Zhu Caihua, a professor at the University of International Business and Economics, noted that the competition for “intelligence” and “innovation” in China’s foreign trade products is “precisely the result of the innovation-driven development strategy taking root.”

Trade Diversification: More Friends, Fewer Dependencies

China’s trade landscape is undergoing a strategic rebalancing. While trade with the United States declined 6.6% year-on-year to 1.61 trillion yuan, trade with other major partners grew strongly:

  • ASEAN: 3.52 trillion yuan, up 16.6%
  • European Union: 2.53 trillion yuan, up 10.3%
  • Belt & Road countries: 10.57 trillion yuan, up 13.6%
  • Africa: 1.14 trillion yuan, up 18.2% — a historic first above 1 trillion yuan
  • APEC economies: 12.31 trillion yuan, up 17.4%, accounting for nearly 60% of total trade

“We have more friends now, the foreign trade ‘circle of friends’ is growing larger, and our confidence in dealing with global trade fluctuations is stronger,” said Zhou Mi, a researcher at the Chinese Academy of International Trade and Economic Cooperation under MOFCOM.

Several policy factors are driving this diversification. Starting in May 2026, China fully implemented a zero-tariff policy for all African countries with diplomatic relations. The year 2026 has also been designated as APEC “China Year,” further boosting regional cooperation.

Private Enterprise: The Engine of Growth

Private enterprises continue to dominate China’s foreign trade, accounting for 11.81 trillion yuan in the first five months — a 15.5% increase. They now represent the country’s largest foreign trade entity, reflecting the sector’s vitality and adaptability.

Zhang Linshan, a researcher at the Academy of Macroeconomic Research under the NDRC, pointed to Yiwu’s small commodities as a microcosm of this transformation: “From ‘competing on price’ to ‘competing on creativity and patents’ means Yiwu’s small commodities have completed a leap from factor-driven to innovation-driven growth.”

What to Watch Next

The data paints a picture of a manufacturing sector that is not just growing, but upgrading. However, challenges remain. Ongoing US-China trade friction, geopolitical uncertainties, and increasing competition from other manufacturing economies in Southeast Asia and South Asia could test China’s export resilience.
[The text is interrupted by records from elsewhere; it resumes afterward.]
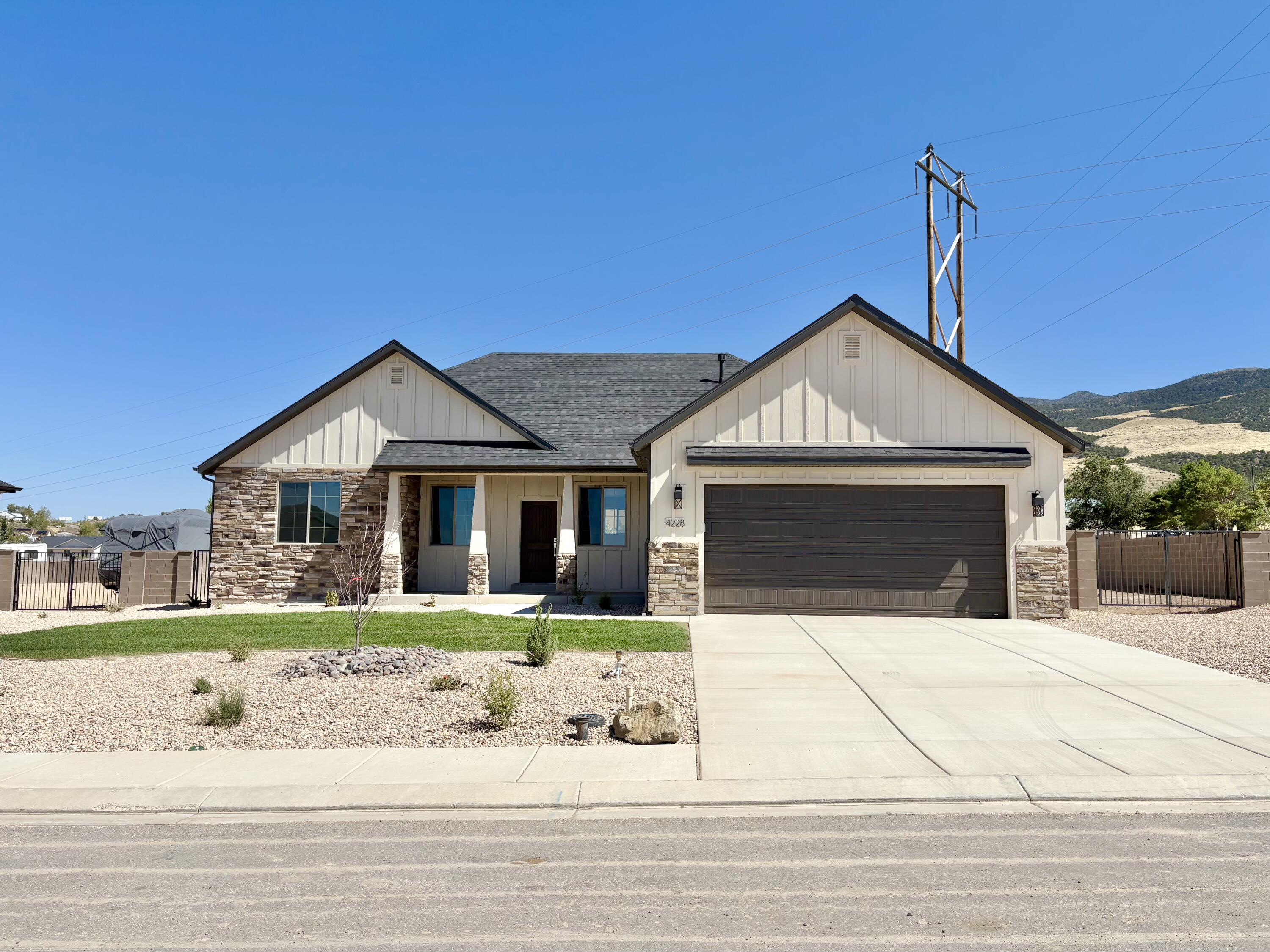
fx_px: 954
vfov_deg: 53.1
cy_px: 476
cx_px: 635
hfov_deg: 67.3
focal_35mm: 26
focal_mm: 5.96
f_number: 1.6
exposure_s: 1/5348
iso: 50
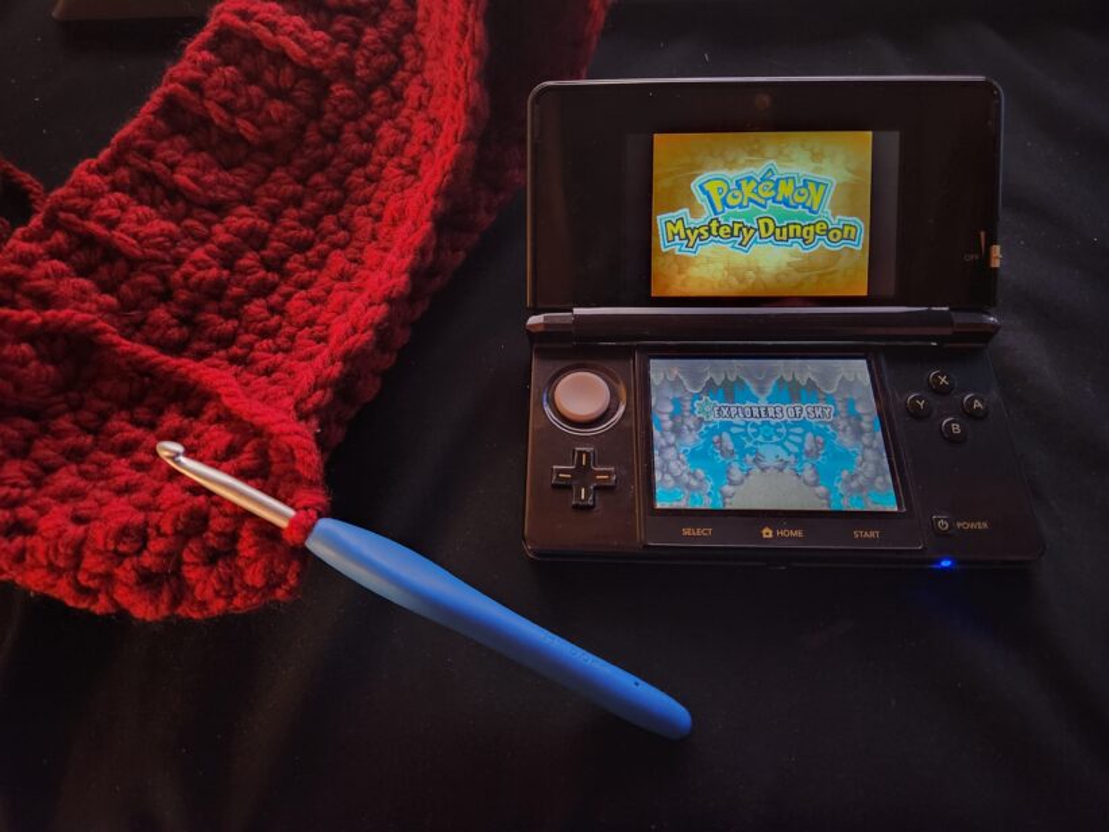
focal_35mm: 23
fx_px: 737
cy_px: 416
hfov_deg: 73.9
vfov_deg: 58.9
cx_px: 554
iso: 640
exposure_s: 1/24
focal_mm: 5.4
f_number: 1.8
Gao Shiwang summarized the path forward: “The key to consolidating this development momentum of Made in China lies in strengthening and supplementing supply chains, stimulating the vitality of private enterprises, and deepening international cooperation.”

With monthly trade consistently above 4 trillion yuan and structural upgrades accelerating, China’s foreign trade appears well-positioned to navigate the complexities of the global economic landscape — provided it can sustain the innovation-driven momentum that has become its new competitive edge.